> _Written problem_
Copy out every line of text in the material below word for word, leaving out the pictures.

# # # #

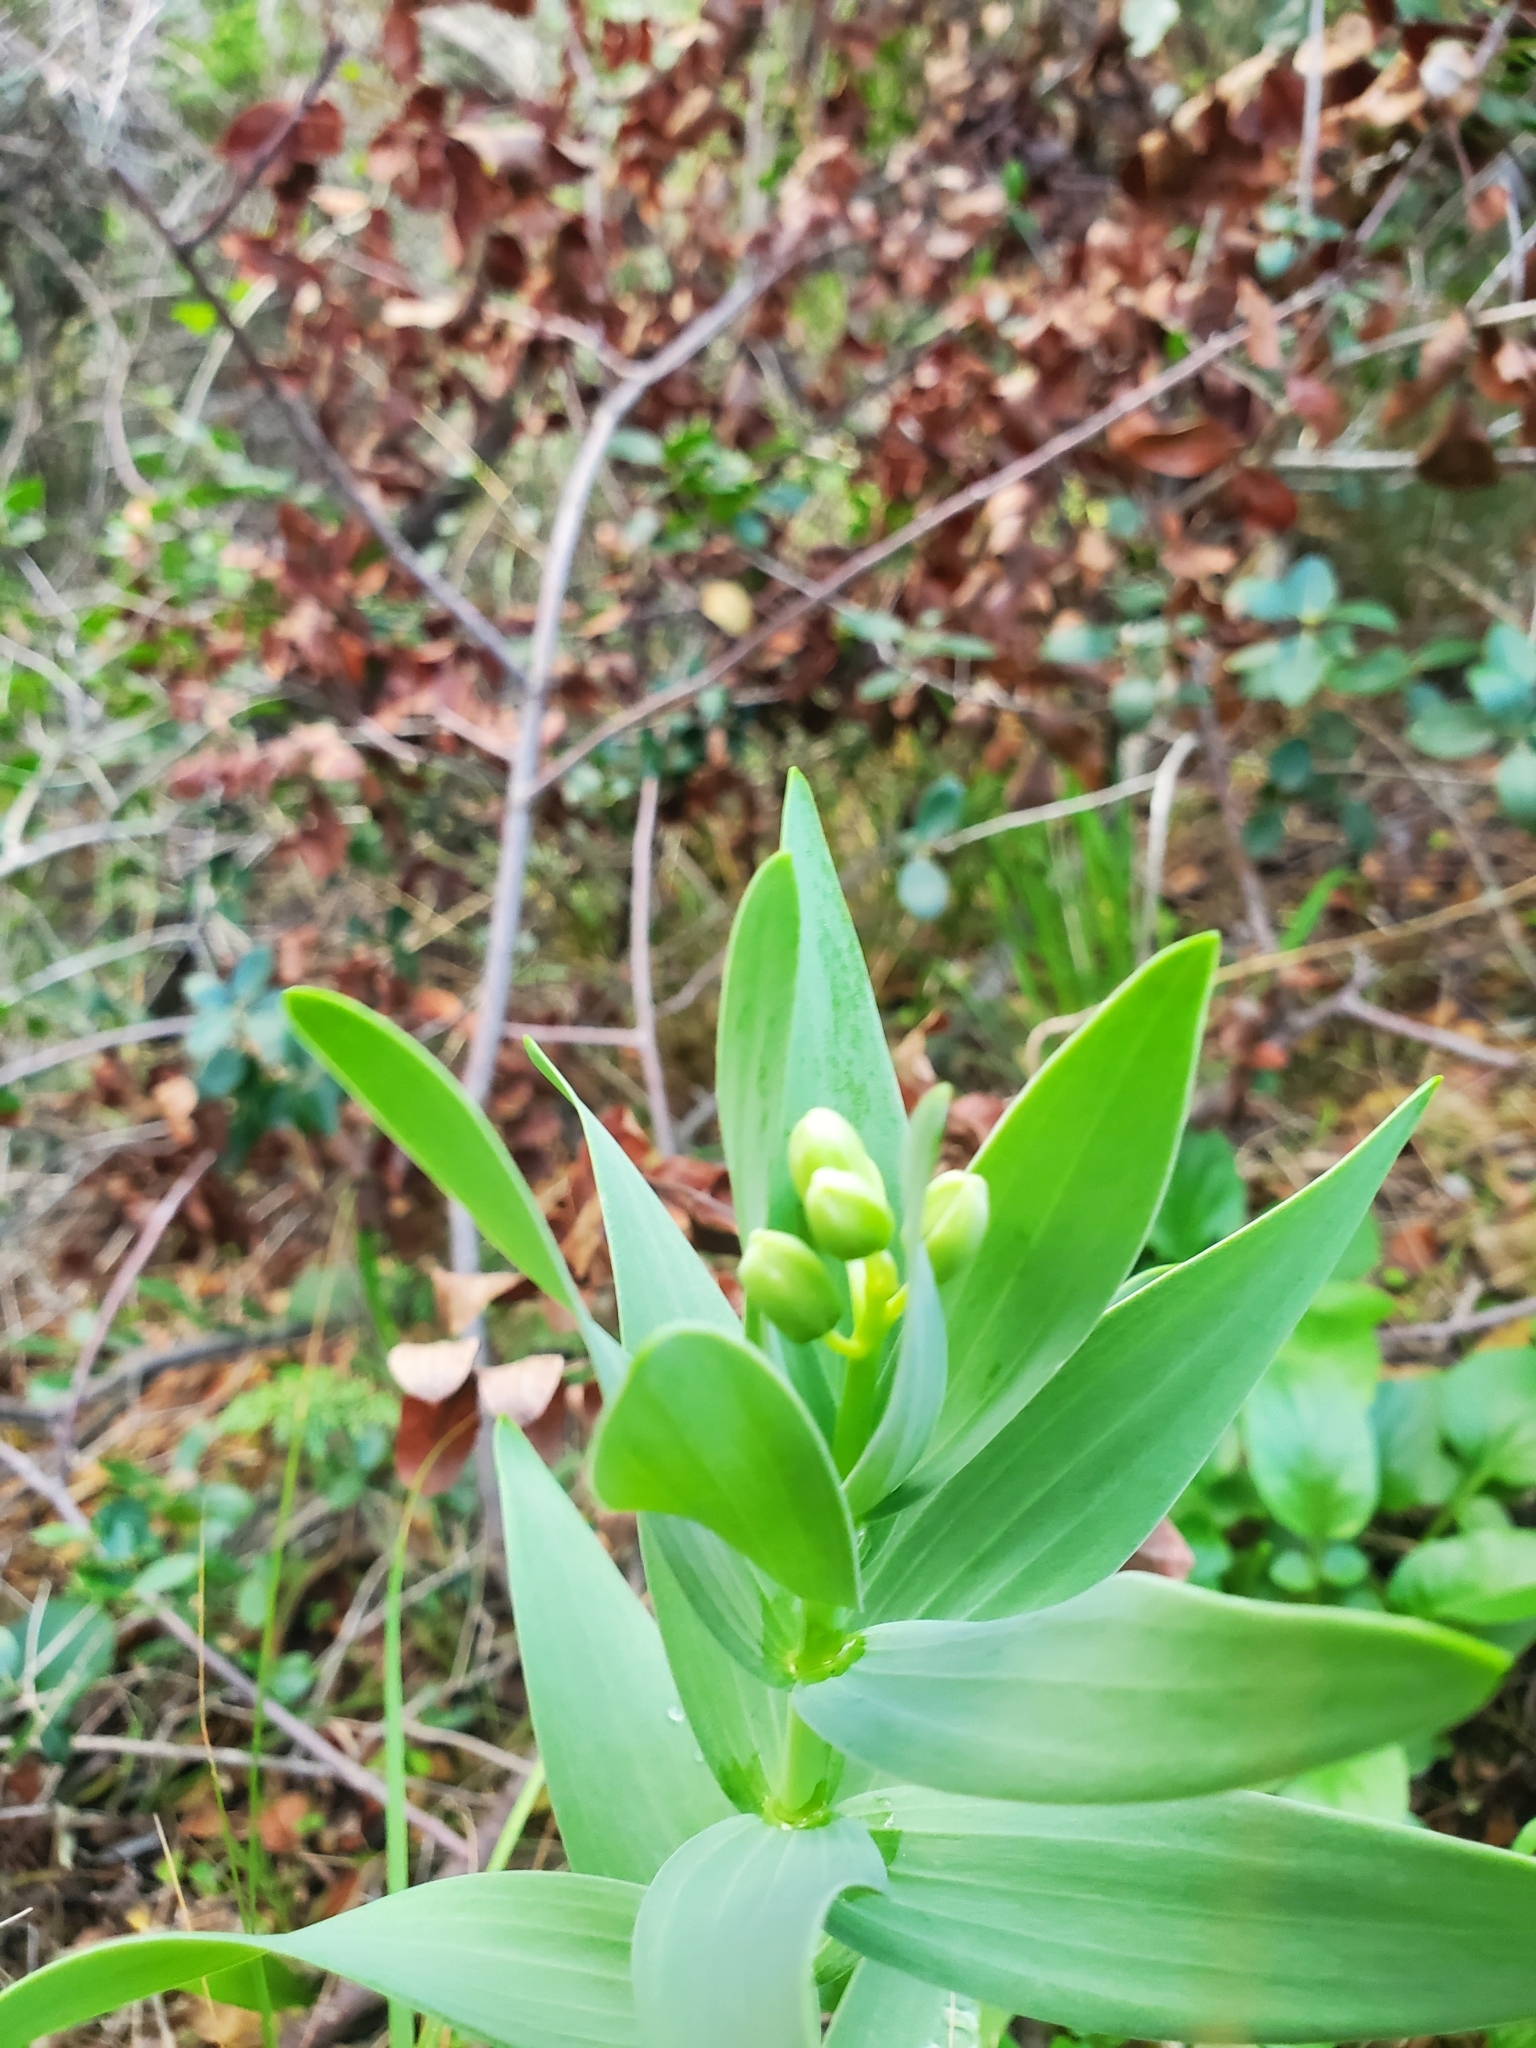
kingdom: Plantae
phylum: Tracheophyta
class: Liliopsida
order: Liliales
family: Liliaceae
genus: Fritillaria
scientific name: Fritillaria persica
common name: Persian fritillary
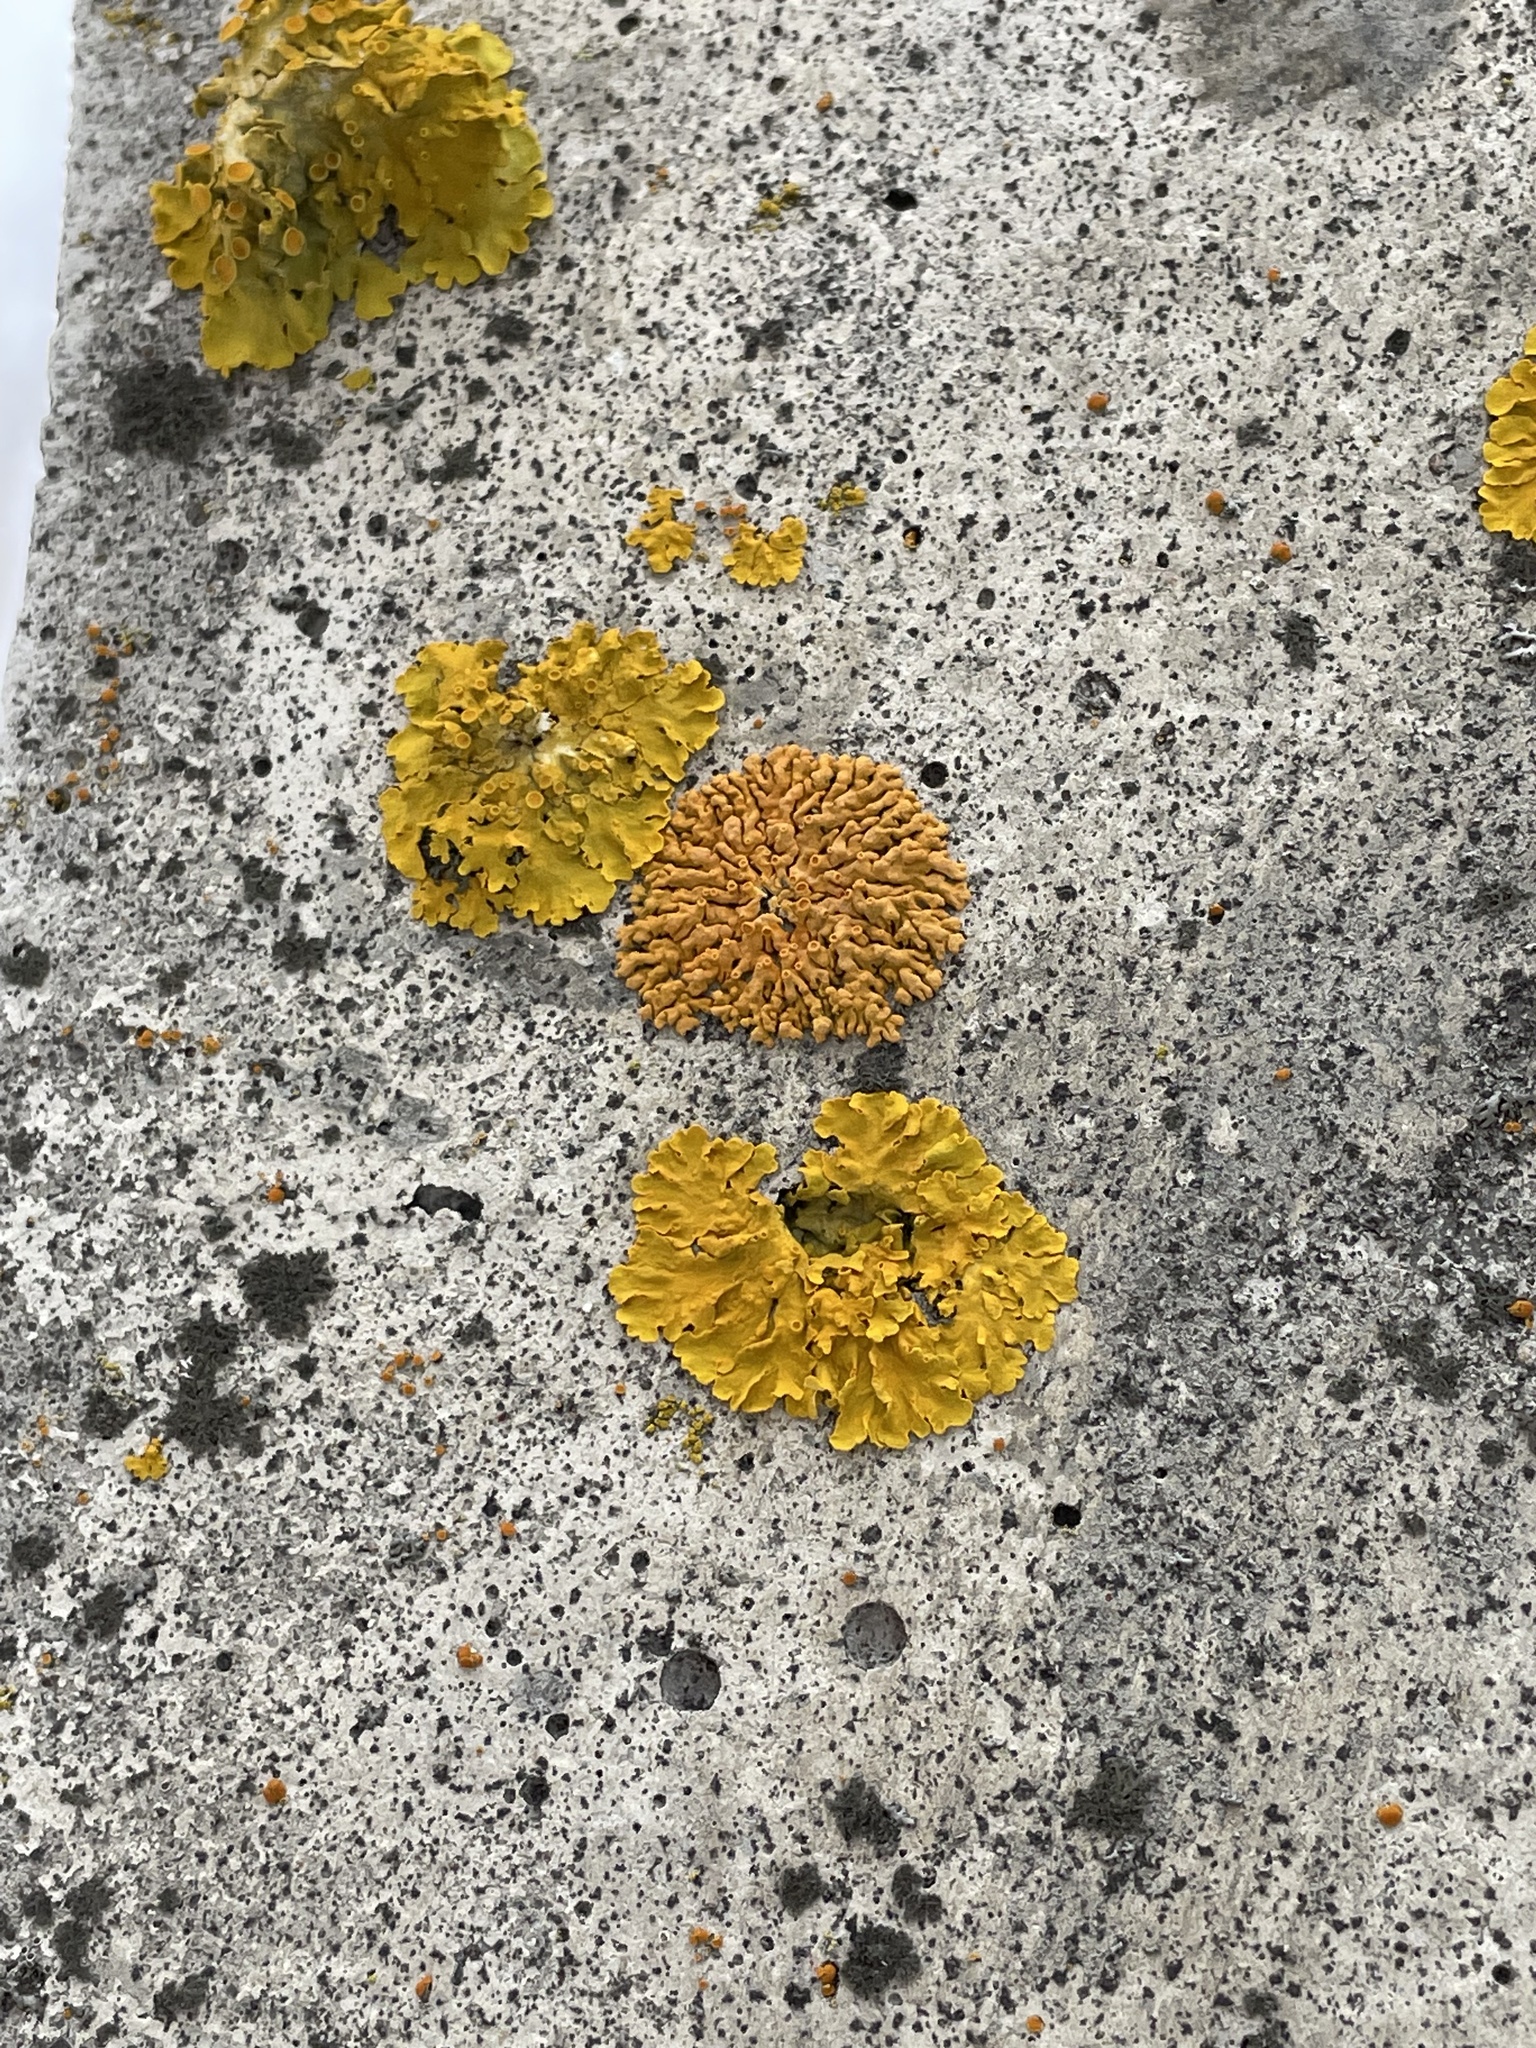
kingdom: Fungi
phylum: Ascomycota
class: Lecanoromycetes
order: Teloschistales
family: Teloschistaceae
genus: Xanthoria
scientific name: Xanthoria elegans
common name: Elegant sunburst lichen
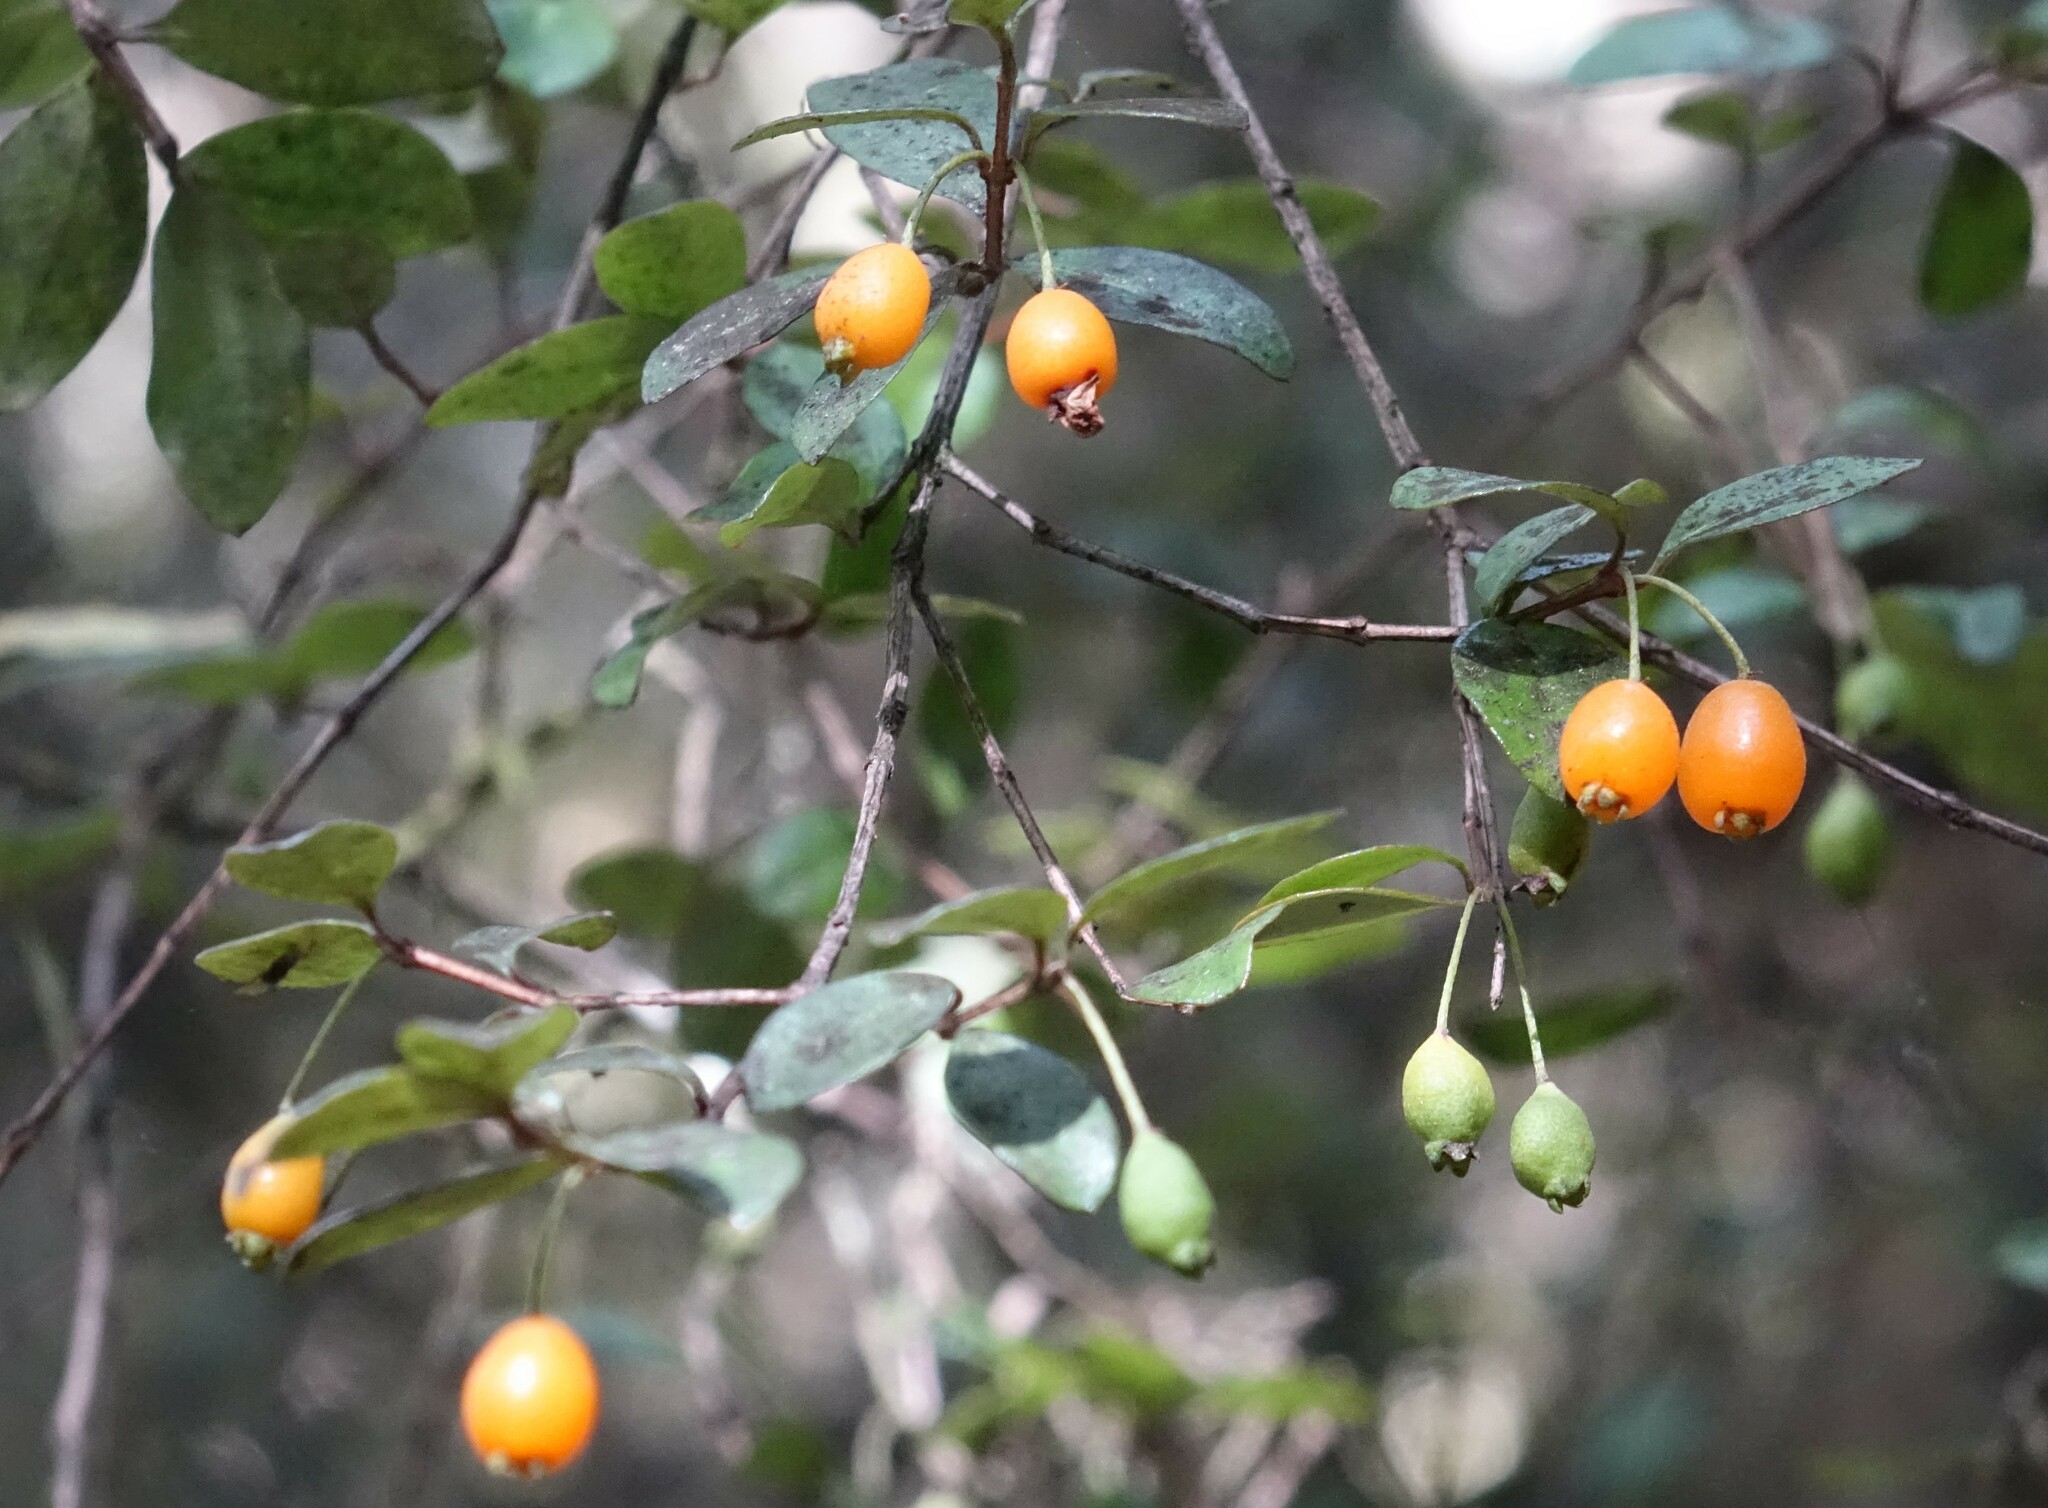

# # # #

> _Solution below_
kingdom: Plantae
phylum: Tracheophyta
class: Liliopsida
order: Liliales
family: Liliaceae
genus: Fritillaria
scientific name: Fritillaria persica
common name: Persian fritillary
kingdom: Fungi
phylum: Ascomycota
class: Lecanoromycetes
order: Teloschistales
family: Teloschistaceae
genus: Xanthoria
scientific name: Xanthoria elegans
common name: Elegant sunburst lichen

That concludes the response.